> [SUPPLIED MATERIAL]
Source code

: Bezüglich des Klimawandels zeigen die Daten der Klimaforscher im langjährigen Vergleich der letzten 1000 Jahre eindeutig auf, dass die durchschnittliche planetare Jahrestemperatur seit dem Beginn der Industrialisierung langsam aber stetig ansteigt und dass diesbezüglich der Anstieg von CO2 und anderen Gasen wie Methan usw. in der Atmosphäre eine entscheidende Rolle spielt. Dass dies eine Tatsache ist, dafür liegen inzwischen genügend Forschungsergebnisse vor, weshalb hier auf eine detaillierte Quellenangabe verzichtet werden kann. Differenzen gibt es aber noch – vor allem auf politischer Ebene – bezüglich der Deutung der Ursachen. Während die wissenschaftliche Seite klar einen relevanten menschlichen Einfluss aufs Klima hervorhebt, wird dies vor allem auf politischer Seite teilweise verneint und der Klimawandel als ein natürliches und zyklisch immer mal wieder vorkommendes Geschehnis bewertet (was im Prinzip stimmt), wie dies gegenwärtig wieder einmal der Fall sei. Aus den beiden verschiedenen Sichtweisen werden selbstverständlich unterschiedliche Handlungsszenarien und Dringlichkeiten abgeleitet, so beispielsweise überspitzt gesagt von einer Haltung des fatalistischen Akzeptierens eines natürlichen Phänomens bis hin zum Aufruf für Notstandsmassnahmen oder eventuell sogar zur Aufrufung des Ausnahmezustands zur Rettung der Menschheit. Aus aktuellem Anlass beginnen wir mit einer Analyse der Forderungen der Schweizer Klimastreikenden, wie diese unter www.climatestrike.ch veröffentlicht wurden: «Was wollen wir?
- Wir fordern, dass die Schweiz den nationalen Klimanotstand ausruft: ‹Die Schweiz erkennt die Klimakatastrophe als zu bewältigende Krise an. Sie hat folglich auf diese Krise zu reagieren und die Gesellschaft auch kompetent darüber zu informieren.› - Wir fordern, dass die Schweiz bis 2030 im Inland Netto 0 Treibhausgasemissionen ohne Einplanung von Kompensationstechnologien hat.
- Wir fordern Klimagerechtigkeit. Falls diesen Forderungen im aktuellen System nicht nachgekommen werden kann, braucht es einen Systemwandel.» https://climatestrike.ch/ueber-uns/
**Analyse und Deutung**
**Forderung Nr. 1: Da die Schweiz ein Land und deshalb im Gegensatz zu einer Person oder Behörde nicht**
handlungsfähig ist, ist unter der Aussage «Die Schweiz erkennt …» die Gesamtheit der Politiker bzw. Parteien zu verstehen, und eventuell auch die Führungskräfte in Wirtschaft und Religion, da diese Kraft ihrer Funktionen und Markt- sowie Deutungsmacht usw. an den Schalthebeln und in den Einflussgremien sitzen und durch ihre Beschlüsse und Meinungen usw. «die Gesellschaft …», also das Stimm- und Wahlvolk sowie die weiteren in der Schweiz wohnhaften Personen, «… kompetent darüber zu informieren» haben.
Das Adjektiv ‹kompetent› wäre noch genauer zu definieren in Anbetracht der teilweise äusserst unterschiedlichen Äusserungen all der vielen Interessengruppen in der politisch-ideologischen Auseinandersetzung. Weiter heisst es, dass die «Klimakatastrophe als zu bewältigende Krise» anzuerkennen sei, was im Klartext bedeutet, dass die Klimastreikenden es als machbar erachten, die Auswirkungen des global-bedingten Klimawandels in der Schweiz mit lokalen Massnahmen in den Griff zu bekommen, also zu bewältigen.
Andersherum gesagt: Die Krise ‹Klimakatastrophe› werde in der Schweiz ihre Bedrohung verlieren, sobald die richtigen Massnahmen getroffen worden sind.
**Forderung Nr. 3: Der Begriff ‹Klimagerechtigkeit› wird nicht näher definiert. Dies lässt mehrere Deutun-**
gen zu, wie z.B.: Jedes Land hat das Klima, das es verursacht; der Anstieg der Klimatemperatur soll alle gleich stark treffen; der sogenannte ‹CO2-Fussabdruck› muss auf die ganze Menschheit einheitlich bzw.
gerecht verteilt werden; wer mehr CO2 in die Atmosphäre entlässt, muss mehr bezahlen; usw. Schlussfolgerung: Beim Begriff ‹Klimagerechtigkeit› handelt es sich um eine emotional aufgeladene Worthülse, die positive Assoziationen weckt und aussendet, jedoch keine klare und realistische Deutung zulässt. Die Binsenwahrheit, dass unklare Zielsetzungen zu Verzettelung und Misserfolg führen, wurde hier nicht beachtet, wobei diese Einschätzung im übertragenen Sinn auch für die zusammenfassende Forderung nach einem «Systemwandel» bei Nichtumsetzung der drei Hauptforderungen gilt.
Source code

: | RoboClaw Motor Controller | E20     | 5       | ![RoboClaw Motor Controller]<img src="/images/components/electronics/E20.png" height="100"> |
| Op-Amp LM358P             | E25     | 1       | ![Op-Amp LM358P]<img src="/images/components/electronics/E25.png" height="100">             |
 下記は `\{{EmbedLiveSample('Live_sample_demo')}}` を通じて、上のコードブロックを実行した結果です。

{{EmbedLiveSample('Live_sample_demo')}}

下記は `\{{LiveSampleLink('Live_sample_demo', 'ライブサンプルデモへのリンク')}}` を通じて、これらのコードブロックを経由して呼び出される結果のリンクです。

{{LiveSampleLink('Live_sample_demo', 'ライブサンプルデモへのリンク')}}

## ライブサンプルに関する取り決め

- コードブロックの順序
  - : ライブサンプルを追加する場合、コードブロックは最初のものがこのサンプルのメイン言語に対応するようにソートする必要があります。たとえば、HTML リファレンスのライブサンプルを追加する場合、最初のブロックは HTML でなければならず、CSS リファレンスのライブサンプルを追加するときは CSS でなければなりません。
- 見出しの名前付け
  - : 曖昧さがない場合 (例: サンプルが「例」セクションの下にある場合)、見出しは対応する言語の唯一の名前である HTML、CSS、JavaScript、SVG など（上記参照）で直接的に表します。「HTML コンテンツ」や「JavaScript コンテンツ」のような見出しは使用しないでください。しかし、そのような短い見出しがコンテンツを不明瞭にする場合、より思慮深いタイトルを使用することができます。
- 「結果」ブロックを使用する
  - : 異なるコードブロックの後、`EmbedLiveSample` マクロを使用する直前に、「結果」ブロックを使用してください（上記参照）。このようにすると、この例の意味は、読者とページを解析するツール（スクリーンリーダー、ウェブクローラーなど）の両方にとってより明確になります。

> [EXERCISE] Every entry should be reproduced exactly, with no part omitted.

> [ANSWER FOR THIS EXERCISE]
Source code

: Bezüglich des Klimawandels zeigen die Daten der Klimaforscher im langjährigen Vergleich der letzten 1000 Jahre eindeutig auf, dass die durchschnittliche planetare Jahrestemperatur seit dem Beginn der Industrialisierung langsam aber stetig ansteigt und dass diesbezüglich der Anstieg von CO2 und anderen Gasen wie Methan usw. in der Atmosphäre eine entscheidende Rolle spielt. Dass dies eine Tatsache ist, dafür liegen inzwischen genügend Forschungsergebnisse vor, weshalb hier auf eine detaillierte Quellenangabe verzichtet werden kann. Differenzen gibt es aber noch – vor allem auf politischer Ebene – bezüglich der Deutung der Ursachen. Während die wissenschaftliche Seite klar einen relevanten menschlichen Einfluss aufs Klima hervorhebt, wird dies vor allem auf politischer Seite teilweise verneint und der Klimawandel als ein natürliches und zyklisch immer mal wieder vorkommendes Geschehnis bewertet (was im Prinzip stimmt), wie dies gegenwärtig wieder einmal der Fall sei. Aus den beiden verschiedenen Sichtweisen werden selbstverständlich unterschiedliche Handlungsszenarien und Dringlichkeiten abgeleitet, so beispielsweise überspitzt gesagt von einer Haltung des fatalistischen Akzeptierens eines natürlichen Phänomens bis hin zum Aufruf für Notstandsmassnahmen oder eventuell sogar zur Aufrufung des Ausnahmezustands zur Rettung der Menschheit. Aus aktuellem Anlass beginnen wir mit einer Analyse der Forderungen der Schweizer Klimastreikenden, wie diese unter www.climatestrike.ch veröffentlicht wurden: «Was wollen wir?
- Wir fordern, dass die Schweiz den nationalen Klimanotstand ausruft: ‹Die Schweiz erkennt die Klimakatastrophe als zu bewältigende Krise an. Sie hat folglich auf diese Krise zu reagieren und die Gesellschaft auch kompetent darüber zu informieren.› - Wir fordern, dass die Schweiz bis 2030 im Inland Netto 0 Treibhausgasemissionen ohne Einplanung von Kompensationstechnologien hat.
- Wir fordern Klimagerechtigkeit. Falls diesen Forderungen im aktuellen System nicht nachgekommen werden kann, braucht es einen Systemwandel.» https://climatestrike.ch/ueber-uns/
**Analyse und Deutung**
**Forderung Nr. 1: Da die Schweiz ein Land und deshalb im Gegensatz zu einer Person oder Behörde nicht**
handlungsfähig ist, ist unter der Aussage «Die Schweiz erkennt …» die Gesamtheit der Politiker bzw. Parteien zu verstehen, und eventuell auch die Führungskräfte in Wirtschaft und Religion, da diese Kraft ihrer Funktionen und Markt- sowie Deutungsmacht usw. an den Schalthebeln und in den Einflussgremien sitzen und durch ihre Beschlüsse und Meinungen usw. «die Gesellschaft …», also das Stimm- und Wahlvolk sowie die weiteren in der Schweiz wohnhaften Personen, «… kompetent darüber zu informieren» haben.
Das Adjektiv ‹kompetent› wäre noch genauer zu definieren in Anbetracht der teilweise äusserst unterschiedlichen Äusserungen all der vielen Interessengruppen in der politisch-ideologischen Auseinandersetzung. Weiter heisst es, dass die «Klimakatastrophe als zu bewältigende Krise» anzuerkennen sei, was im Klartext bedeutet, dass die Klimastreikenden es als machbar erachten, die Auswirkungen des global-bedingten Klimawandels in der Schweiz mit lokalen Massnahmen in den Griff zu bekommen, also zu bewältigen.
Andersherum gesagt: Die Krise ‹Klimakatastrophe› werde in der Schweiz ihre Bedrohung verlieren, sobald die richtigen Massnahmen getroffen worden sind.
**Forderung Nr. 3: Der Begriff ‹Klimagerechtigkeit› wird nicht näher definiert. Dies lässt mehrere Deutun-**
gen zu, wie z.B.: Jedes Land hat das Klima, das es verursacht; der Anstieg der Klimatemperatur soll alle gleich stark treffen; der sogenannte ‹CO2-Fussabdruck› muss auf die ganze Menschheit einheitlich bzw.
gerecht verteilt werden; wer mehr CO2 in die Atmosphäre entlässt, muss mehr bezahlen; usw. Schlussfolgerung: Beim Begriff ‹Klimagerechtigkeit› handelt es sich um eine emotional aufgeladene Worthülse, die positive Assoziationen weckt und aussendet, jedoch keine klare und realistische Deutung zulässt. Die Binsenwahrheit, dass unklare Zielsetzungen zu Verzettelung und Misserfolg führen, wurde hier nicht beachtet, wobei diese Einschätzung im übertragenen Sinn auch für die zusammenfassende Forderung nach einem «Systemwandel» bei Nichtumsetzung der drei Hauptforderungen gilt.
Source code

: | RoboClaw Motor Controller | E20     | 5       | ![RoboClaw Motor Controller]<img src="/images/components/electronics/E20.png" height="100"> |
| Op-Amp LM358P             | E25     | 1       | ![Op-Amp LM358P]<img src="/images/components/electronics/E25.png" height="100">             |
 下記は `\{{EmbedLiveSample('Live_sample_demo')}}` を通じて、上のコードブロックを実行した結果です。

{{EmbedLiveSample('Live_sample_demo')}}

下記は `\{{LiveSampleLink('Live_sample_demo', 'ライブサンプルデモへのリンク')}}` を通じて、これらのコードブロックを経由して呼び出される結果のリンクです。

{{LiveSampleLink('Live_sample_demo', 'ライブサンプルデモへのリンク')}}

## ライブサンプルに関する取り決め

- コードブロックの順序
  - : ライブサンプルを追加する場合、コードブロックは最初のものがこのサンプルのメイン言語に対応するようにソートする必要があります。たとえば、HTML リファレンスのライブサンプルを追加する場合、最初のブロックは HTML でなければならず、CSS リファレンスのライブサンプルを追加するときは CSS でなければなりません。
- 見出しの名前付け
  - : 曖昧さがない場合 (例: サンプルが「例」セクションの下にある場合)、見出しは対応する言語の唯一の名前である HTML、CSS、JavaScript、SVG など（上記参照）で直接的に表します。「HTML コンテンツ」や「JavaScript コンテンツ」のような見出しは使用しないでください。しかし、そのような短い見出しがコンテンツを不明瞭にする場合、より思慮深いタイトルを使用することができます。
- 「結果」ブロックを使用する
  - : 異なるコードブロックの後、`EmbedLiveSample` マクロを使用する直前に、「結果」ブロックを使用してください（上記参照）。このようにすると、この例の意味は、読者とページを解析するツール（スクリーンリーダー、ウェブクローラーなど）の両方にとってより明確になります。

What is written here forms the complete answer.